Another explanation lies closer to hand. After his account of Vitellius’s innovation in approaching the emperor, Dio relates the following incident: On a later occasion the emperor told Vitellius that he was in conversation with the moon goddess and asked whether he did not see the goddess near him. The singer Apelles had a similar experience when Caligula, who was standing next to a larger-than-life-sized statue of Jupiter, asked which of the two seemed greater to him, the emperor or the god. The meaning of the emperor’s behavior can easily be interpreted if
one recalls how he had dealt with insincere statements and flattery before, including the vows made when he fell ill in the year 37 and above all thereafter with regard to the “friendship” of the aristocracy since the year 39. Caligula exposed them all as lies by taking them at face value, and he humiliated the flatterer by cynically forcing him to do what he had announced. The pattern continues here. Neither Vitellius, who is notorious in the ancient sources for his servile flattery, nor Apelles actually believed Caligula was a god, and both of them knew that the emperor was aware of this. He reacted to being addressed as a god, which was intended as a gesture of submission, by compelling them to behave as if they really did take him for a god, that is, as if they were not in their right minds. Vitellius deftly managed to extricate himself from the awkward situation—an indication that he possessed the communicative skills required by the times. Trembling as if in awe, he dropped his gaze to the ground and replied softly, “Only you gods, Master, may behold one another” (Dio 59.27.6). Apelles, by contrast, who had fallen out of favor for unknown reasons after a period in Caligula’s special grace, was at a loss for words. Caligula had him whipped, noting that even when the singer was screaming his voice retained its sweet sound.

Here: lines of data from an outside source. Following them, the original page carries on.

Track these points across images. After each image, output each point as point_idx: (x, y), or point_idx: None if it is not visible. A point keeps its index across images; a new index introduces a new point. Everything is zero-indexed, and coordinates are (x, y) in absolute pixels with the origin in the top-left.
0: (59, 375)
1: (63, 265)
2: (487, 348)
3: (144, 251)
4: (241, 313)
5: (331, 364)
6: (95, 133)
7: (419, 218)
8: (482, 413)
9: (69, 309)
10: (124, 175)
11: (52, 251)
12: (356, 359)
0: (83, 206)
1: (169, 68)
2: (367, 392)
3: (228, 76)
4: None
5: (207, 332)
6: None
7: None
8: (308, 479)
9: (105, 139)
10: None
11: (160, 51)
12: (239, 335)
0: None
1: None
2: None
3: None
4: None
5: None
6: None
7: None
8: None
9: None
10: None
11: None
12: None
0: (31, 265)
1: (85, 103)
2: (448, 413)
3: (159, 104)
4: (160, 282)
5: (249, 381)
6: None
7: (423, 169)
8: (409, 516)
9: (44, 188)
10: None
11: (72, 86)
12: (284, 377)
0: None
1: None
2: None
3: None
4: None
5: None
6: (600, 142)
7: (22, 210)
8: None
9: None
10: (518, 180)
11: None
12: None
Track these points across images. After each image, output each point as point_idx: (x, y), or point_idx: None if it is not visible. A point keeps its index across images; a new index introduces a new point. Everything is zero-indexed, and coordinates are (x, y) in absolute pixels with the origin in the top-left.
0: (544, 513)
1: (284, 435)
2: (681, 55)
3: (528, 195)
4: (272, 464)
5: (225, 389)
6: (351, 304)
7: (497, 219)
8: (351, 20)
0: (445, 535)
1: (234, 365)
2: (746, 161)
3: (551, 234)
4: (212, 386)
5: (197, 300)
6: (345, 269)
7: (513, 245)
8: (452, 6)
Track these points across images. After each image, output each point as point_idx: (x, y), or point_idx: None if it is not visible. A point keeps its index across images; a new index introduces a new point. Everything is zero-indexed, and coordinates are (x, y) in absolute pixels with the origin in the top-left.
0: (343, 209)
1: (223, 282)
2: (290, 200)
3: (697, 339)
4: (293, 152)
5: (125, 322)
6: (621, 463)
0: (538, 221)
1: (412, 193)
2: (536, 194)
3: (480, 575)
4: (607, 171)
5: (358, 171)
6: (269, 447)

As a group the senators seem to have fared much as Vitellius and Apelles did. Caligula did not reject the new form of their flattery as such, but cynically demanded that they then act as if he really were a god. We happen to know from a biographical account of Claudius that Caligula used membership in the priesthood of his cult to demand ruinous sums from leading senators. Thus the emperor’s uncle “was forced to pay eight million sesterces to enter a new priesthood, which reduced him to such straitened circumstances that he was unable to meet the obligation incurred to the treasury; whereupon by edict of the prefects his property was
advertised for sale to meet the deficiency, in accordance with the law regulating confiscations” (Suet.
Claud
. 9.2).

Some of the ancient sources themselves offer a different interpretation. They claim that the emperor, having lost his mind, took himself for a god and then forced the aristocracy to venerate his person accordingly. Modern biographers, too, have accepted this view, so that Caligula’s “divinity” has played a decisive role in establishing his reputation as a mad emperor. How should this be judged?

First of all, it is telling that the earliest Roman sources, Seneca and Pliny the Elder, make no mention whatsoever that the emperor in his mental derangement considered himself a god, even though such assertions would have conformed perfectly with their no-holds-barred depiction of him as a misbegotten monster. The reason is evident: The claim would not have seemed very plausible to contemporaries. For one thing, they had lived through that time themselves, and doubtless wanted not to be reminded of their own disreputable role in his veneration as a god. Further, attributing divinity to the emperor as a way of flattering him had continued under Caligula’s successors. Although Claudius forbade Romans to prostrate themselves before him or offer sacrifices to him, the author Scribonius Largus refers to him three times as “our god the emperor” (
deus noster Caesar
). After the Pisonian conspiracy under Nero in 65, the senator Cerialis, who had betrayed the conspirators, introduced a motion that a temple be built to the (living) emperor and a cult be established to venerate him.